24.7. Das Bundeskabinett beschließt die Teilprivatisierung der Deutschen Bahn. Die Infrastruktur wie das Schienennetz soll 15 Jahre in Besitz des Bundes bleiben, wobei es die Bahn in vollem Umfang nutzen darf. Bis 2008 sollen maximal 25 Prozent der Anteile verkauft werden. Aus den Ländern und von Verbänden kommt massive Kritik, im Oktober beschließt der SPD-Parteitag eine deutliche Modifikation der Pläne, was nach Worten von Kanzlerin Angela Merkel den gesamten Plan gefährdet.

30.7. Die schwere Krise auf dem US-Immobilienmarkt hat auch Auswirkungen auf Deutschland.
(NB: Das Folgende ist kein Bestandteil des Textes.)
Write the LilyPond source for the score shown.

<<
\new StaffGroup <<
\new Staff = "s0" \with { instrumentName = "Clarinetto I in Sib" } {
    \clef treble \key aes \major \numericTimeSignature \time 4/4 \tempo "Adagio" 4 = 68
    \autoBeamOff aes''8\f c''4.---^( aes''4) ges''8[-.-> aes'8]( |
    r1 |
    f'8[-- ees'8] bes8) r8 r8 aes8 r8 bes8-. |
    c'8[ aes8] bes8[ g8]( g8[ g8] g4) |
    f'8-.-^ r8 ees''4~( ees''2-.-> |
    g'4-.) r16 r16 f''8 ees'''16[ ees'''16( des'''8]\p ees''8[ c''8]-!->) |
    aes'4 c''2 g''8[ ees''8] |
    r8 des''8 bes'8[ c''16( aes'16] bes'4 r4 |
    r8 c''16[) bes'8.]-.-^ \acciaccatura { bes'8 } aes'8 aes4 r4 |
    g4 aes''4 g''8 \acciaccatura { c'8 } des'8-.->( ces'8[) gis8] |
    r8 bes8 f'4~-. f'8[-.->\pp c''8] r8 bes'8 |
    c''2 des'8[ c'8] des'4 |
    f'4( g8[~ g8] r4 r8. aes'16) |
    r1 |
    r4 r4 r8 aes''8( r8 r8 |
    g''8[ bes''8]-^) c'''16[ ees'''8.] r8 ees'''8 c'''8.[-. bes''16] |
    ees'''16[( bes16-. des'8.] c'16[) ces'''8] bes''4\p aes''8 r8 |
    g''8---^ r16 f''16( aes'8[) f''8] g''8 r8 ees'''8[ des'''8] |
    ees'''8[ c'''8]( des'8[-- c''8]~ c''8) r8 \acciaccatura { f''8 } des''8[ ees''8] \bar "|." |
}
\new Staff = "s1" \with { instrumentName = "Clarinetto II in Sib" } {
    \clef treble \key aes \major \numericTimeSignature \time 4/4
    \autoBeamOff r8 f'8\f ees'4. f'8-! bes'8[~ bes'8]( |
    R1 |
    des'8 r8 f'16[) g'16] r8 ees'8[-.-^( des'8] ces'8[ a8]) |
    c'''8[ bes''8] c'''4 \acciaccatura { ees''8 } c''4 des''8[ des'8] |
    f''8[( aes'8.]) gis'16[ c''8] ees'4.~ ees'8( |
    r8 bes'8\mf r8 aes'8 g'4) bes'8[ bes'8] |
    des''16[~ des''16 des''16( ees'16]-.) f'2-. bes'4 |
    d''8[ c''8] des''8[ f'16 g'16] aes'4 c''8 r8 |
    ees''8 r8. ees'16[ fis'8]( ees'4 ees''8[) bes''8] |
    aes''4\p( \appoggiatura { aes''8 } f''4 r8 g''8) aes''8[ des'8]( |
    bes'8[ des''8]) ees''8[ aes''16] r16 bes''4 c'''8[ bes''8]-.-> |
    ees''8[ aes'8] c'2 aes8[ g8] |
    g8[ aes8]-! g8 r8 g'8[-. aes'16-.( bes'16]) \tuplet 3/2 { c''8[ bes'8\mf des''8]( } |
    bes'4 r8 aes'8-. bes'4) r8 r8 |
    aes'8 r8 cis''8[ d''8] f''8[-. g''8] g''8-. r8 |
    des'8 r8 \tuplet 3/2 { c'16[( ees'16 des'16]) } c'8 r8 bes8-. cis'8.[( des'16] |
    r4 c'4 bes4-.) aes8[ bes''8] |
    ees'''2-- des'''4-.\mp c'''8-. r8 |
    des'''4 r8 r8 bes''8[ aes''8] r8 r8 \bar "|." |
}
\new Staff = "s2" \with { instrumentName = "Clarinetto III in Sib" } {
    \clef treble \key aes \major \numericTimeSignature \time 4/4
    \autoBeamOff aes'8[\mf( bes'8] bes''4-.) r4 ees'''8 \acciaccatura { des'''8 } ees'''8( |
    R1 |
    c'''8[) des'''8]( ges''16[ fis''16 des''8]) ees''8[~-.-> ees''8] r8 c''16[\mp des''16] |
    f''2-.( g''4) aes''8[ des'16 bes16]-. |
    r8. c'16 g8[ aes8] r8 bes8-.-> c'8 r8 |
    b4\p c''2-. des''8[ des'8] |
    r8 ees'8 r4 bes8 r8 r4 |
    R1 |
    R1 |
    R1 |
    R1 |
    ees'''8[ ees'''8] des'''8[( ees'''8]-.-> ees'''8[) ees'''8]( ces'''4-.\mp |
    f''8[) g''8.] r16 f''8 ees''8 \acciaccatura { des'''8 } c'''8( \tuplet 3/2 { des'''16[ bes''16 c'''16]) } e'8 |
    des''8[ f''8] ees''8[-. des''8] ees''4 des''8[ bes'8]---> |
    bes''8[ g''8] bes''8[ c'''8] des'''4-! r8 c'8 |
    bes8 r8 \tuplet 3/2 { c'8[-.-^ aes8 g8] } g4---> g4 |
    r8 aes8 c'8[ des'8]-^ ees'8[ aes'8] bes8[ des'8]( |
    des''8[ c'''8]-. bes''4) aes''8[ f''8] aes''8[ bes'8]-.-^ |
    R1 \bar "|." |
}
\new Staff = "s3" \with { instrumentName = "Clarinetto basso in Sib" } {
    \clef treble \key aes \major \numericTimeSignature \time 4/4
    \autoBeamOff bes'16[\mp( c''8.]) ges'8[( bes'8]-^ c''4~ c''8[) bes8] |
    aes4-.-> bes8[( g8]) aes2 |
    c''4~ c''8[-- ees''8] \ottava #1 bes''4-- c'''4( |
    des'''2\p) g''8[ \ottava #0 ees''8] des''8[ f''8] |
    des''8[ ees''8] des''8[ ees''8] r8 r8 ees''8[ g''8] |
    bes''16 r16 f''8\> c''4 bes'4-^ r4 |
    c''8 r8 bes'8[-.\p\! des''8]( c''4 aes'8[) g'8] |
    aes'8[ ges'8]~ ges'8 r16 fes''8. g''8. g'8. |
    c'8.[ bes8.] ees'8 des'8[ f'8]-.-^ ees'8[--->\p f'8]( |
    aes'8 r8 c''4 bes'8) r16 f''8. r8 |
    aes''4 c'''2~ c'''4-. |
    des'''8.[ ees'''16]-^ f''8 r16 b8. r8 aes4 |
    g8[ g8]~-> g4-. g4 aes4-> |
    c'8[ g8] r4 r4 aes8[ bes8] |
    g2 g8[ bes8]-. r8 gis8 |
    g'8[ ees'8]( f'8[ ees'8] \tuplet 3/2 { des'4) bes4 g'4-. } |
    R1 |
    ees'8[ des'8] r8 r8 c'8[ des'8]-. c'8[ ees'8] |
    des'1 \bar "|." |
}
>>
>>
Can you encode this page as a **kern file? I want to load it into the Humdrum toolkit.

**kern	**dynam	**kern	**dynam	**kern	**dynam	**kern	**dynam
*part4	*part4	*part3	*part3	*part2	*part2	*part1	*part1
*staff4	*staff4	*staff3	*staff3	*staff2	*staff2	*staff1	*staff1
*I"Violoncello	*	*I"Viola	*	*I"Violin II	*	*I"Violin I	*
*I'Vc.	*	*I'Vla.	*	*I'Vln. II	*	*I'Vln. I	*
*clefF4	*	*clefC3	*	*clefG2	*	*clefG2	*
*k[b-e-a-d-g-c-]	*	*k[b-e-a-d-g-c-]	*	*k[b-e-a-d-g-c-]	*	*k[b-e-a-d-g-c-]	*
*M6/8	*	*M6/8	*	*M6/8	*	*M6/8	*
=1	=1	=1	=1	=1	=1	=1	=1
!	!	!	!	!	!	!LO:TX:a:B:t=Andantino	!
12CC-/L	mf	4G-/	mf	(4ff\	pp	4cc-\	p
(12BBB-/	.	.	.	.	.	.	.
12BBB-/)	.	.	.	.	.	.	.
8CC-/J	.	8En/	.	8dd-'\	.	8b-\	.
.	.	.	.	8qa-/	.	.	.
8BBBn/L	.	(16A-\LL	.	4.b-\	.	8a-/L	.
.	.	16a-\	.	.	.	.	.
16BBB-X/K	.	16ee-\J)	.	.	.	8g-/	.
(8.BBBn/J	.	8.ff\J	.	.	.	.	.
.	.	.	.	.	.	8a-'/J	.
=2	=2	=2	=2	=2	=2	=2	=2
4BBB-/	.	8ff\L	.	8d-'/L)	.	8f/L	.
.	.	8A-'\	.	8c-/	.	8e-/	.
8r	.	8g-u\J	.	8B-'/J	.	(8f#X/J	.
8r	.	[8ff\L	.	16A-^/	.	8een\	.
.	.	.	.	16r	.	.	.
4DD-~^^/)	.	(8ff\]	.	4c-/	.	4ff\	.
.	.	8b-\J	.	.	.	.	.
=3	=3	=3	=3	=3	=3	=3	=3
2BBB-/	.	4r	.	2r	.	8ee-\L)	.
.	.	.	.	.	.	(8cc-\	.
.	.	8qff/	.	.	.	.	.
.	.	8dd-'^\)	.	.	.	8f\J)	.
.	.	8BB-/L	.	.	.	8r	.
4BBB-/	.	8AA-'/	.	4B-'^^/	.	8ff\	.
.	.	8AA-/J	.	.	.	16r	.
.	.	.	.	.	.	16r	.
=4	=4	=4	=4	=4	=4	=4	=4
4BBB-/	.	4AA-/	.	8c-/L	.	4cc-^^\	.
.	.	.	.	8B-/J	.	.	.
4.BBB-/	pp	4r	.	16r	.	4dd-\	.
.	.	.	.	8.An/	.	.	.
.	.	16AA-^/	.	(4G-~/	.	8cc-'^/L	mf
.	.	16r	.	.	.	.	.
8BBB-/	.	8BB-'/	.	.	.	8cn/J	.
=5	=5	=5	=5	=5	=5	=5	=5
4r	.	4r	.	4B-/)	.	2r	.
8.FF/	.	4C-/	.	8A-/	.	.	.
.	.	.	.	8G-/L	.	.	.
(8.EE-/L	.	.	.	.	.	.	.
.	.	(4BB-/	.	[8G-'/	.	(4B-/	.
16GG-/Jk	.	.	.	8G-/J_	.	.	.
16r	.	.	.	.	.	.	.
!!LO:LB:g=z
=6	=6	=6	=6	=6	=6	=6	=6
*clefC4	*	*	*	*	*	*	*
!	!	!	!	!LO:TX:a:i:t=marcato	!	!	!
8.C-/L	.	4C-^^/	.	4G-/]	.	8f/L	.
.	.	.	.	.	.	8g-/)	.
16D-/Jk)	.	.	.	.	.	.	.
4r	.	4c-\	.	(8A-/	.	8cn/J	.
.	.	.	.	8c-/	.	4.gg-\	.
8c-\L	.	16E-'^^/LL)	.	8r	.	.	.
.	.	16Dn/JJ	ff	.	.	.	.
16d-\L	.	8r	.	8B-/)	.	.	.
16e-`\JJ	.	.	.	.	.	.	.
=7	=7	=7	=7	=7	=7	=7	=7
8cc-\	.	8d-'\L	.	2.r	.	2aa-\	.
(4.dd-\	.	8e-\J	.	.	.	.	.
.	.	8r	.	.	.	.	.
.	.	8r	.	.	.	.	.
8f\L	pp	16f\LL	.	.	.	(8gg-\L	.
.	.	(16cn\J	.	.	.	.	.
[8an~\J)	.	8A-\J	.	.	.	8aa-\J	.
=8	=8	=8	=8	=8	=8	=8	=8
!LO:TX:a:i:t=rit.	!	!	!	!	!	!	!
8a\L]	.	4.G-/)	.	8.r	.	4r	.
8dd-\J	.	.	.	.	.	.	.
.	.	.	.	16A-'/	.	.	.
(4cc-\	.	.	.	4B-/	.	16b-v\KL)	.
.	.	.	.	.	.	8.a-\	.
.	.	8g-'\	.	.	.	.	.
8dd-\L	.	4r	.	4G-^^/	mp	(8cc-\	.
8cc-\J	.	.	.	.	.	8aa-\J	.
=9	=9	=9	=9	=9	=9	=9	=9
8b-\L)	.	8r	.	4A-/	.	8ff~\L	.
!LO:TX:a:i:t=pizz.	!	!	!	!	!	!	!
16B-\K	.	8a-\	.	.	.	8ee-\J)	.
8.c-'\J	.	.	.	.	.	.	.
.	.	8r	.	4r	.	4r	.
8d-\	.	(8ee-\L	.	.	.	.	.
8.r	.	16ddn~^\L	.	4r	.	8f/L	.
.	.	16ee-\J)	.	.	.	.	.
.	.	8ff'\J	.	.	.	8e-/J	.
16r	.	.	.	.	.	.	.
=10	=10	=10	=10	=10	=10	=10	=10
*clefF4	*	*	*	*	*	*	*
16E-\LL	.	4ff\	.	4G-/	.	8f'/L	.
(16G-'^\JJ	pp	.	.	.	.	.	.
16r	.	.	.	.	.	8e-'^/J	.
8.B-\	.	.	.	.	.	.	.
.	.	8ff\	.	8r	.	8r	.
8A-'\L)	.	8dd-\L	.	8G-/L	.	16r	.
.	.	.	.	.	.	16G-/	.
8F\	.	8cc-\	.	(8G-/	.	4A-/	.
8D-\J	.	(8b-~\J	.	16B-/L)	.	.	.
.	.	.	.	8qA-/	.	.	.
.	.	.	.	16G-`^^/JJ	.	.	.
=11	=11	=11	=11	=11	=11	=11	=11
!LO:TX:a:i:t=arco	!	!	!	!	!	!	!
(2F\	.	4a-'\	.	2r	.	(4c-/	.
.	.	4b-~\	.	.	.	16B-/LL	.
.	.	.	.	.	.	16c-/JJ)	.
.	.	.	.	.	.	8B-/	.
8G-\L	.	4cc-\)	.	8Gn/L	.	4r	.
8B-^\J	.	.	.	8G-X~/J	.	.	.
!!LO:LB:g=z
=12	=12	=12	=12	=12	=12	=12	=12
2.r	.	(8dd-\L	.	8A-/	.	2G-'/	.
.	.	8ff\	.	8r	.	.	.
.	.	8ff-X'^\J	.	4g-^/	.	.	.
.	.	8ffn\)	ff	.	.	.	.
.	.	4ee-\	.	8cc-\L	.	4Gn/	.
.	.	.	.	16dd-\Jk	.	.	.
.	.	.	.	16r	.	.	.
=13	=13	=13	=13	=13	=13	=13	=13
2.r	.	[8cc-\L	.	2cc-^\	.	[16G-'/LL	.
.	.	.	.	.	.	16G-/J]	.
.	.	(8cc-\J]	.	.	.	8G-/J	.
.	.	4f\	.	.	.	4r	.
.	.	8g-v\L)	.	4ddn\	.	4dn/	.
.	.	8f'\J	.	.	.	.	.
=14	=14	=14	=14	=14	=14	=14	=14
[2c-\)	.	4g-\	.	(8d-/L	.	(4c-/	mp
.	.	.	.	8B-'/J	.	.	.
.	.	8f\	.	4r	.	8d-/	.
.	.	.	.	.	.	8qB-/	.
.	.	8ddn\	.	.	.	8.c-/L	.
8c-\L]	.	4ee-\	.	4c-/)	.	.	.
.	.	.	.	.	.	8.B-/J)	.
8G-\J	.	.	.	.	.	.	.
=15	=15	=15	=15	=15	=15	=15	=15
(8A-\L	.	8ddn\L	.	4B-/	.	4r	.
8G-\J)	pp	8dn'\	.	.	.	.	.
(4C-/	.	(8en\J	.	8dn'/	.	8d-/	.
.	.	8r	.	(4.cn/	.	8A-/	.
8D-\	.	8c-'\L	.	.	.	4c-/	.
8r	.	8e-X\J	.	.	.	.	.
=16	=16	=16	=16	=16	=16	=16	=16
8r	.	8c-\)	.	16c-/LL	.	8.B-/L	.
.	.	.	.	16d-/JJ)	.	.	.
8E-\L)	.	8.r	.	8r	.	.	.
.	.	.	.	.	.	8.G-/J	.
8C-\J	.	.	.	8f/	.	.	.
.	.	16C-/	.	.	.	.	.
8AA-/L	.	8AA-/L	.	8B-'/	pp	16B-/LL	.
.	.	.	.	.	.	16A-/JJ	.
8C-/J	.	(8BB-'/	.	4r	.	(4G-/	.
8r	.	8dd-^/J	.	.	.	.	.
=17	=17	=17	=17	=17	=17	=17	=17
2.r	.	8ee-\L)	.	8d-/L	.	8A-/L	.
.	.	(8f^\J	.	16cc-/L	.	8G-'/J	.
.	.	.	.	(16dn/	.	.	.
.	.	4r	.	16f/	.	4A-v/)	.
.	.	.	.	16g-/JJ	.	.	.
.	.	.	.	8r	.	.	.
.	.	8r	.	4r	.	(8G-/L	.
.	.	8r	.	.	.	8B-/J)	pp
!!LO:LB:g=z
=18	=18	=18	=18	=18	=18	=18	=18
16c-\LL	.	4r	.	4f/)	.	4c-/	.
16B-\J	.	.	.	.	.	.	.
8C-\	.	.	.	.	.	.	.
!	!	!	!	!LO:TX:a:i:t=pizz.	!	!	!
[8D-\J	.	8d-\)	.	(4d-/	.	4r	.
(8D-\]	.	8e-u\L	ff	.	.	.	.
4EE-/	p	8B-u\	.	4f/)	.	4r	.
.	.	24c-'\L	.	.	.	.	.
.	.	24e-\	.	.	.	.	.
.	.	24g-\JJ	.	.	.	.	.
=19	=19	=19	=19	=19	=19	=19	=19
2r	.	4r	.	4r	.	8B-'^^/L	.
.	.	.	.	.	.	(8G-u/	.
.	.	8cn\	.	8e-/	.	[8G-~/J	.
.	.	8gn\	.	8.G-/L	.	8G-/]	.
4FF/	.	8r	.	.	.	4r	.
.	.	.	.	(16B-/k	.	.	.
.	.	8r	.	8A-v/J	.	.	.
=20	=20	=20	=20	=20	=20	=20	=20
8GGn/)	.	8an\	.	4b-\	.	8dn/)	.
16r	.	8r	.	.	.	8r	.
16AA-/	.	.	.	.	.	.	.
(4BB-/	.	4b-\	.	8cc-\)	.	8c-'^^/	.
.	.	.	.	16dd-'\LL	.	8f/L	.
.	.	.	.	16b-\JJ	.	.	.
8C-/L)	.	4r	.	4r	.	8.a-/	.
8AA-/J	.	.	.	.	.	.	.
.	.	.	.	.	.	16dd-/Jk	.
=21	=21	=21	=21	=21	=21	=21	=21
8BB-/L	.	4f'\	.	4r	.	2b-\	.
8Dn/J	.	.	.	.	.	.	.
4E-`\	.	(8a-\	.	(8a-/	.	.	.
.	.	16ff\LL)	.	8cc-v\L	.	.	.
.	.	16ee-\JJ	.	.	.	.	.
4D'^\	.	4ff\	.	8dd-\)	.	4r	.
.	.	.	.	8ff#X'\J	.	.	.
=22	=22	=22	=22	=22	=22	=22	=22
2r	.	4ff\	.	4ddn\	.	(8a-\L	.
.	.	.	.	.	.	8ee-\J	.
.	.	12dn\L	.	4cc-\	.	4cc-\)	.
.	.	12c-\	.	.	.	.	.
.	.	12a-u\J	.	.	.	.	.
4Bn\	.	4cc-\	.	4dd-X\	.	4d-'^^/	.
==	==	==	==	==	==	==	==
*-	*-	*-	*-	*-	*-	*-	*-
Die Deutsche Industriebank (IKB) hatte in den USA mit riskanten Kreditpaketen spekuliert. Die staatliche KfW-Förderbank und andere Banken müssen mit hohen Summen aushelfen, um die Zahlungsfähigkeit der Bank zu gewährleisten. Der IKB-Vorsitzende wird abgelöst.

31.7. Der UN-Sicherheitsrat stimmt nach langem Hin und Her für die Stationierung einer Friedenstruppe in der westsudanesischen Krisenprovinz Darfur. Die Rede ist von 20 000 Soldaten der Afrikanischen Union und der UN, die notfalls auch mit Waffengewalt über die Einhaltung eines Waffenstillstands wachen sollen. In dem blutigen Konflikt sollen bereits mehr als 200 000 Menschen getötet worden sein, mehr als zwei Millionen sind auf der Flucht.